Dazu kommt: Die Kosten für aktuelle Neubauten in der EU explodieren:
Die beiden einzigen aktuellen Neubauprojekte im französischen
Flamanville und dem finnischen Olkiluoto liegen um vier bzw. fünf
Jahre hinter ihren Zeitplänen, die Kosten pro kW haben sich von einst
prognostizierten 2,000 Euro auf 3,600 bzw. 4,125 Euro erhöht. Und in
Großbritannien wird das Neubauprojekt Hinkley Point aktuell auf 8,6
Milliarden Euro je Reaktorblock geschätzt (plus 40 Prozent). Dies
zeigt, wie unrealistisch die offiziellen Kostenprognosen von 8
Milliarden Euro für beide Temelinreaktoren insgesamt sind.

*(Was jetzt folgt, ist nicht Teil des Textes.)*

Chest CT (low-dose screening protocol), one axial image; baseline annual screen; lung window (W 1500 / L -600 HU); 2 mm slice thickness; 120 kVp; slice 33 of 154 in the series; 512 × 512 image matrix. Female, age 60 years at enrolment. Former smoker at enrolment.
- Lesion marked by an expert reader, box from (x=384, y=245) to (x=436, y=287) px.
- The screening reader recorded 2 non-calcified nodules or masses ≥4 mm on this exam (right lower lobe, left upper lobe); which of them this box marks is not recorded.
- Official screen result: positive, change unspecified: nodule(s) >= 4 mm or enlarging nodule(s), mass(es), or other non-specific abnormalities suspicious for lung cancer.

Anschober: "Damit sind die realen Kosten nach Expertenmeinung um
zumindest 50 Prozent unterschätzt."
Anschober sieht daher nur mehr eine einzige Chance für AKW-Neubauten
in der EU: Ohne hohe Subventionen wird nichts mehr gehen: "Damit
stellt der EU-Ratsgipfel Ende Juni mit der Entscheidung für oder
gegen die Ermöglichung der Subvention durch Nationalstaaten auch die
Weichen für die Zukunft der Atomenergie in der EU und den Ausbau
Temelins. Die Bundesregierung muss dagegen eine Allianz schmieden."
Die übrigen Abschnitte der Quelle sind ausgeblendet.